The Pennsylvania-based biopharmaceutical firm is partnering with India's Bharat Biotech, a developer of the vaccine, to commercialise the shot in the United States. COVAXIN was shown to be 81% effective in an interim analysis of late-stage trial data on some 26,000 people in India.
Musunuri said Ocugen aimed to launch the two-dose vaccine in the United States in the second quarter of 2021, initially with imported shots before beginning production there.
It is unclear whether the US government is seeking additional vaccine suppliers. The US Department of Health and Human Services, which runs Operation Warp Speed, declined to comment on potential interest in COVAXIN.
Musunuri said Ocugen had held initial talks with the US Food and Drug Administration and planned to seek emergency use authorisation in April. The FDA declined to comment.
The US government's Operation Warp Speed programme to bring COVID-19 vaccines to market quickly has ordered over 800 million doses from Pfizer/BioNTech, Moderna and Johnson & Johnson, the first three shots to be authorised for emergency use in the country. Additional supply has been ordered from at least two other drugmakers.
Pfizer, Moderna and J&J are expected to deliver more than enough shots for all adult Americans by the end of May.
Bharat Biotech says as many as 40 countries are interested in COVAXIN and it has sought emergency approvals in Brazil and the Philippines. Cracking the US market would be a significant milestone for the company and India's vaccine industry, the world's largest.
"They're fine with the way the interim analysis is being done," Musunuri said of the FDA, adding that Ocugen had "a regulatory path" to take the process forward.
The FDA has so far required that COVID-19 vaccine makers test their shots in the United States, and the agency must sign off on the manufacturing at each facility that makes the vaccine.

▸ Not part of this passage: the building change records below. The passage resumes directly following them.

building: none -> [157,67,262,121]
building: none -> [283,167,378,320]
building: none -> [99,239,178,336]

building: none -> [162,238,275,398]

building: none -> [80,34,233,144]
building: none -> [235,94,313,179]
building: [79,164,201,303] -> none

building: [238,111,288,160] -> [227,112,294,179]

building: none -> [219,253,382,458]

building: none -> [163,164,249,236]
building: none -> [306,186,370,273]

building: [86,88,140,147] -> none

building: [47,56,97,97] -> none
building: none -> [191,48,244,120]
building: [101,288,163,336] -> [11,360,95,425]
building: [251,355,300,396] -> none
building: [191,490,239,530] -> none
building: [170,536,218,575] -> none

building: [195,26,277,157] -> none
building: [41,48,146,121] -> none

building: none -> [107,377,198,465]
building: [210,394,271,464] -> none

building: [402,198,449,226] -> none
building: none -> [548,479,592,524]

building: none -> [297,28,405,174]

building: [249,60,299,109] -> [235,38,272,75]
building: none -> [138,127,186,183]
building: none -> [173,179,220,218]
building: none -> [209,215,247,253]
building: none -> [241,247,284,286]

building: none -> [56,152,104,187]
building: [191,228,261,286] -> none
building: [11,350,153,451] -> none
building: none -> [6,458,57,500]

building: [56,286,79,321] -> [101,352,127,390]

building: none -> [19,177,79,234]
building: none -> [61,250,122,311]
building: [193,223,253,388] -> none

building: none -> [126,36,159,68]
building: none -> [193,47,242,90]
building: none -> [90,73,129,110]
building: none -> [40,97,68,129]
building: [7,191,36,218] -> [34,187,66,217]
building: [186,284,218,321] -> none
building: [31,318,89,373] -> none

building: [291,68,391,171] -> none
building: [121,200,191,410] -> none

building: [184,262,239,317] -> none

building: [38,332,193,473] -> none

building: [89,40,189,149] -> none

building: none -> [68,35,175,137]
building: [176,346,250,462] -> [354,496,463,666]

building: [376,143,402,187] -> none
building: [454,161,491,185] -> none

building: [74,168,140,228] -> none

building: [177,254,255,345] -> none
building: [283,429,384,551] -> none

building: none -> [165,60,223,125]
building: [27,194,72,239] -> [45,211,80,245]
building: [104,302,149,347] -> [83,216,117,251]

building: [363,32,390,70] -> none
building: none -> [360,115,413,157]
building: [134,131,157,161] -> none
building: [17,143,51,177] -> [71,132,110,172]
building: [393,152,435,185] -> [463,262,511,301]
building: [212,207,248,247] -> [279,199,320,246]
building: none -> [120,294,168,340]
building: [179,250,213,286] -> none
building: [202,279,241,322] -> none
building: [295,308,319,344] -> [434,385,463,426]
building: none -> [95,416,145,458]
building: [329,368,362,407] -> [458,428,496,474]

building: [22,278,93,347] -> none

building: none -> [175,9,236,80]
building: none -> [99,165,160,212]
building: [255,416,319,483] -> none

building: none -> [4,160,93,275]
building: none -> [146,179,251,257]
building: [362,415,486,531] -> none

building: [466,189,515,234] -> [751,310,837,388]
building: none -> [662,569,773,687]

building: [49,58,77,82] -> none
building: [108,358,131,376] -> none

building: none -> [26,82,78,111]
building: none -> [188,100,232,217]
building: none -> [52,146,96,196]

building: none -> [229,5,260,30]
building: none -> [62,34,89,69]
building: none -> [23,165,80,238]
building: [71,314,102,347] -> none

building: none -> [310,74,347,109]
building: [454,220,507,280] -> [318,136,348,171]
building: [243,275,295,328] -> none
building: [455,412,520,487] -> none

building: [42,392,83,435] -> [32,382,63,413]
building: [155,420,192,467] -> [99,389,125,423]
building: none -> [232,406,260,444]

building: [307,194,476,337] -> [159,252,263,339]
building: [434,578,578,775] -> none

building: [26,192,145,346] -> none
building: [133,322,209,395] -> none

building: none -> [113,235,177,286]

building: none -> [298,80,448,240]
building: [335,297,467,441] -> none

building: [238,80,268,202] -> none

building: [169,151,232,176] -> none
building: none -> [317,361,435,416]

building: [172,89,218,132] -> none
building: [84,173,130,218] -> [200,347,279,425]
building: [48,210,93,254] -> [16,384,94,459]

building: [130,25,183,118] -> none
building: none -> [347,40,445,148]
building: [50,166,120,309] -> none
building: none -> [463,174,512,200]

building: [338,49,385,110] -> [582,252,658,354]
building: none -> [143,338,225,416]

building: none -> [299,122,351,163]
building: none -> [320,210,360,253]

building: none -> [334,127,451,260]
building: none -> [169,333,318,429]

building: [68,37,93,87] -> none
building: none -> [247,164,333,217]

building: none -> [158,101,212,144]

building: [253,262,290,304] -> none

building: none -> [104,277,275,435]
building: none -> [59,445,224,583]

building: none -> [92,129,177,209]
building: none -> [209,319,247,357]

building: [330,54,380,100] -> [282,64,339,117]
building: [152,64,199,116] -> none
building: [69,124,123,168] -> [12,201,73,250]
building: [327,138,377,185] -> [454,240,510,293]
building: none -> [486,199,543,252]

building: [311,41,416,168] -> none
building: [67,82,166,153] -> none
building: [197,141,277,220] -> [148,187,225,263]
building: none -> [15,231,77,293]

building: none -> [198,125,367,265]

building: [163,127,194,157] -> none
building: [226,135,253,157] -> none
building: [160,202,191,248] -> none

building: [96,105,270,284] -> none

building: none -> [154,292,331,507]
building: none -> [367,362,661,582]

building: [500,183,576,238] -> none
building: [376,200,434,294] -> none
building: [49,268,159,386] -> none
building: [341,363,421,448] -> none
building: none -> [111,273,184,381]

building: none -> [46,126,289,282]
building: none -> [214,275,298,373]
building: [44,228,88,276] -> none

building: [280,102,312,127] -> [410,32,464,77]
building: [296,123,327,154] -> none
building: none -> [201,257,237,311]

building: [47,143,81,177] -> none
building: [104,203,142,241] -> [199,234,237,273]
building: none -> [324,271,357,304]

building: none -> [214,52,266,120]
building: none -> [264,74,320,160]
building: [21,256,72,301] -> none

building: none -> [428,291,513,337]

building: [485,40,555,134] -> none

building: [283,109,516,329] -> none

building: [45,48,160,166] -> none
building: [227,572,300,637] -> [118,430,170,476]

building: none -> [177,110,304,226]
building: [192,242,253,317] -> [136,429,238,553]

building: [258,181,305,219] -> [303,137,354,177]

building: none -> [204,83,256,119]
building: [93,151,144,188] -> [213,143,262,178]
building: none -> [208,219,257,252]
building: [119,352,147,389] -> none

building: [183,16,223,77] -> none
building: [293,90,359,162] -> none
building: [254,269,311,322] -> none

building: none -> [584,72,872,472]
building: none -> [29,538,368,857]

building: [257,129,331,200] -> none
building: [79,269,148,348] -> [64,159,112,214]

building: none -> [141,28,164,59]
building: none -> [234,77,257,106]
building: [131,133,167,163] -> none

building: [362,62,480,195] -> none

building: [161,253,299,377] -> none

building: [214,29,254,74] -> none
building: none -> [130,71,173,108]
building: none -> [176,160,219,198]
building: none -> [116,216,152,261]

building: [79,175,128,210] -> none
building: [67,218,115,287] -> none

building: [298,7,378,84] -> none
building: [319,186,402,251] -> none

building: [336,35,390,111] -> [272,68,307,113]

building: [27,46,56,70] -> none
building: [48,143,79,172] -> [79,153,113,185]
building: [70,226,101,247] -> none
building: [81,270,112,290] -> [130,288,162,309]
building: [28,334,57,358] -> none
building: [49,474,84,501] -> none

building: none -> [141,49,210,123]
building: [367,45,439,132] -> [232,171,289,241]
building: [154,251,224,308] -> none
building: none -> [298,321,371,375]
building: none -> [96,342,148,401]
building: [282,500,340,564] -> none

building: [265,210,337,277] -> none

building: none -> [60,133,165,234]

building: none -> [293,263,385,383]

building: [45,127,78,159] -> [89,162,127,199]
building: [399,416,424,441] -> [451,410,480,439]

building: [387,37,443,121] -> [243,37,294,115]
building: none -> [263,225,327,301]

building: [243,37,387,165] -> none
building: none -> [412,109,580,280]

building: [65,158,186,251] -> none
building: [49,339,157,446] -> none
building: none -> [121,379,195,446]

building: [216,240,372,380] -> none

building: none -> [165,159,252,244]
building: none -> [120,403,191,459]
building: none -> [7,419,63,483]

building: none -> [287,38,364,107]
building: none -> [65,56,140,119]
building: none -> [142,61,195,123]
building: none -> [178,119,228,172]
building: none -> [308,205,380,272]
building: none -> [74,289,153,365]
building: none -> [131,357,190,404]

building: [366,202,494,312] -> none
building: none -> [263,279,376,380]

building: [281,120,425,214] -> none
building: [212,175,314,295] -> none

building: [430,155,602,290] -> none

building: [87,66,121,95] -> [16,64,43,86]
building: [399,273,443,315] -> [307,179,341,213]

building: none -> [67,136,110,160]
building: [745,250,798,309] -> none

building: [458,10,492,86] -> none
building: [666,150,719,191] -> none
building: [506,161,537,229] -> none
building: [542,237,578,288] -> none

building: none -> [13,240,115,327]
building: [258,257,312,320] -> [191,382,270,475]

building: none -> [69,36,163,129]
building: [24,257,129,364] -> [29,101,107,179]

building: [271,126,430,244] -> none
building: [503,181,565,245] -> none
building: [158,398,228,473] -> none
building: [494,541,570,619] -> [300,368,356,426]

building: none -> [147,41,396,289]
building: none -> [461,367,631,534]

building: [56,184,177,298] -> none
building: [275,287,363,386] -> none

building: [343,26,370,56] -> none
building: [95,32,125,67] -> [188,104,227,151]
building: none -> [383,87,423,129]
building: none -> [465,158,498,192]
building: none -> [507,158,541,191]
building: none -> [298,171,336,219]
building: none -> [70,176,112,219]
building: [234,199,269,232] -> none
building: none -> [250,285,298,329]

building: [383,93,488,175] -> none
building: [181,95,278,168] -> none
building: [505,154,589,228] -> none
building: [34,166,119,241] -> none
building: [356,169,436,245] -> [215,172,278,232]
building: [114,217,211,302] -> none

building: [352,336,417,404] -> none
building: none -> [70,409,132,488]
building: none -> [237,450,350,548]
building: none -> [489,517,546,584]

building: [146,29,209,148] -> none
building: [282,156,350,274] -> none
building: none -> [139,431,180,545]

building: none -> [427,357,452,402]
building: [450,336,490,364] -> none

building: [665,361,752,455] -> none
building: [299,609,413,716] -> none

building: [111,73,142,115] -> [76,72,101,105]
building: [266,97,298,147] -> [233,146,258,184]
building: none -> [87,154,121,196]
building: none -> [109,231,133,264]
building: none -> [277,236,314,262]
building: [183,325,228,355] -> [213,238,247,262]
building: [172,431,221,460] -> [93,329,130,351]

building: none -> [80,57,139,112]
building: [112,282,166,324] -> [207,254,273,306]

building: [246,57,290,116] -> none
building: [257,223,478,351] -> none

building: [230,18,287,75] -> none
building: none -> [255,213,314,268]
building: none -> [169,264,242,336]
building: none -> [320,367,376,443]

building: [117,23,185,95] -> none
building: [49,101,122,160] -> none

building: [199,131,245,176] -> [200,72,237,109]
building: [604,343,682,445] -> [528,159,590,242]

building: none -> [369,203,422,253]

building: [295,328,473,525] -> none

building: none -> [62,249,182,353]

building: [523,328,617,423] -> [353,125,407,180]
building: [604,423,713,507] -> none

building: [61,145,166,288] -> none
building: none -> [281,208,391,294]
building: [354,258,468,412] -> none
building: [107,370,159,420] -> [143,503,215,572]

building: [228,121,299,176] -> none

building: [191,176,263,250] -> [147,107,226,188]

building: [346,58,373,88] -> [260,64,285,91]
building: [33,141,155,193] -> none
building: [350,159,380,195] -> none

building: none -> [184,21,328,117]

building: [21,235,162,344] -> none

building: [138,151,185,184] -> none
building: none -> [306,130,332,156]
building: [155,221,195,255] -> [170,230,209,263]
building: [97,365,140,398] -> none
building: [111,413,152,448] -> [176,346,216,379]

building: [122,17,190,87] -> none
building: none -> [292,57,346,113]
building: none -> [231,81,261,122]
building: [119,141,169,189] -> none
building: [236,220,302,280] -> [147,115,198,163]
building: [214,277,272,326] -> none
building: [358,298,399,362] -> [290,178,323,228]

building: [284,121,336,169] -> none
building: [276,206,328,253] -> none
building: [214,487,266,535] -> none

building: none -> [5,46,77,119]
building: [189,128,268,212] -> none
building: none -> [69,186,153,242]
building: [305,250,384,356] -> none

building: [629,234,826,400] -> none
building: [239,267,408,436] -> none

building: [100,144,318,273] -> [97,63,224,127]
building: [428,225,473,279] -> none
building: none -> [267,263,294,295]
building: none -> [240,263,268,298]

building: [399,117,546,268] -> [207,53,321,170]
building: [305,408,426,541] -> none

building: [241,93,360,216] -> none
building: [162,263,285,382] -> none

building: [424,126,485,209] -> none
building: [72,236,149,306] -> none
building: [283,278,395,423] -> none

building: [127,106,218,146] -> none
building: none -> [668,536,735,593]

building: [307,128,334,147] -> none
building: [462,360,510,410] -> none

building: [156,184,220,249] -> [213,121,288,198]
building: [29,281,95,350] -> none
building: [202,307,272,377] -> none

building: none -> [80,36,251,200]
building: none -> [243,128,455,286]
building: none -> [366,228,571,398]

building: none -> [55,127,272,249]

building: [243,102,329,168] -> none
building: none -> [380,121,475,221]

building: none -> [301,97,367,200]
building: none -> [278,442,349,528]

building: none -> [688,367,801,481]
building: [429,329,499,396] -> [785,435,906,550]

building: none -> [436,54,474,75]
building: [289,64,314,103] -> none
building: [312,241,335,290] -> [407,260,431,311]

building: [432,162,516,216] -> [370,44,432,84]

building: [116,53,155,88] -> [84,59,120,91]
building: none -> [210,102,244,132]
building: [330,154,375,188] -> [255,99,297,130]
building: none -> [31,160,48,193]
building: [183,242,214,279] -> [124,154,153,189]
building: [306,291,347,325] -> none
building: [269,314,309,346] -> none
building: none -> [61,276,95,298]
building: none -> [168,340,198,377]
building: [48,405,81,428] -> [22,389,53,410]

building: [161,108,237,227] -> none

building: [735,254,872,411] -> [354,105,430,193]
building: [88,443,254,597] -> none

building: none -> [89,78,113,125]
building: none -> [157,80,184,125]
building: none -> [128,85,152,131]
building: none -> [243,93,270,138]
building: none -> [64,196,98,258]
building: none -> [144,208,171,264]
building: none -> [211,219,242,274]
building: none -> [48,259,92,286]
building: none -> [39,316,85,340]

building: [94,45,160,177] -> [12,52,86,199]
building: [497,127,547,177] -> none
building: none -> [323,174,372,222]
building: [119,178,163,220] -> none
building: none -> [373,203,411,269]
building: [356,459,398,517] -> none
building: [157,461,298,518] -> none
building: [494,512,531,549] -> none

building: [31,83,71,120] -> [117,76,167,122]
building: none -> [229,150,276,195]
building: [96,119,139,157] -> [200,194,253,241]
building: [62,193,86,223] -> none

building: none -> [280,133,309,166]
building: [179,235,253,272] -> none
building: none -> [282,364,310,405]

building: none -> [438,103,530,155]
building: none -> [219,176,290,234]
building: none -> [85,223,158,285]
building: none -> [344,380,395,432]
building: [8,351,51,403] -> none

Musunuri said COVAXIN had the potential to work against COVID-19 variants and Ocugen could initially focus on children as it was likely to be safe for those over the age of 12, while shots produced by other drugmakers targeted adults.
Pfizer's vaccine has been authorised for emergency use in the United States for individuals 16 years and older, with the other two given authorisation for emergency use in people 18 years and above.
Pfizer and Moderna are testing their vaccines in trials involving thousands of children. Johnson & Johnson plans to start their trial in children soon.
"Like a polio virus given to babies, this could be safe for all children, high-risk groups, pregnant women and people with comorbidities," Musunuri said of COVAXIN.
He said Ocugen was expecting more data from Bharat Biotech on COVAXIN after a study by the Indian company in January which showed the shot was likely to be effective against the British strain of the coronavirus.
India's drug regulator approved COVAXIN for emergency use in January for people above 12, saying it could act against the whole body of a virus instead of just its "spike-protein" tip, potentially making it more effective in case of mutations.
Musunuri said this could mean it could be used as a booster for people already vaccinated with a first dose of other shots.
He said Bharat Biotech would export "tens of millions of doses" to Ocugen, which is also finalising US contract- manufacturers for the product.
Shares in Ocugen have nearly tripled this year, taking it close to a $2 billion market capitalisation, helped by a spike when Bharat Biotech announced its late-stage trial results.
COVAXIN has been given to more than 2 million prioritised adults in India since the country's vaccination drive began in mid-January. Bharat Biotech says it wants to produce about 700 million doses a year domestically.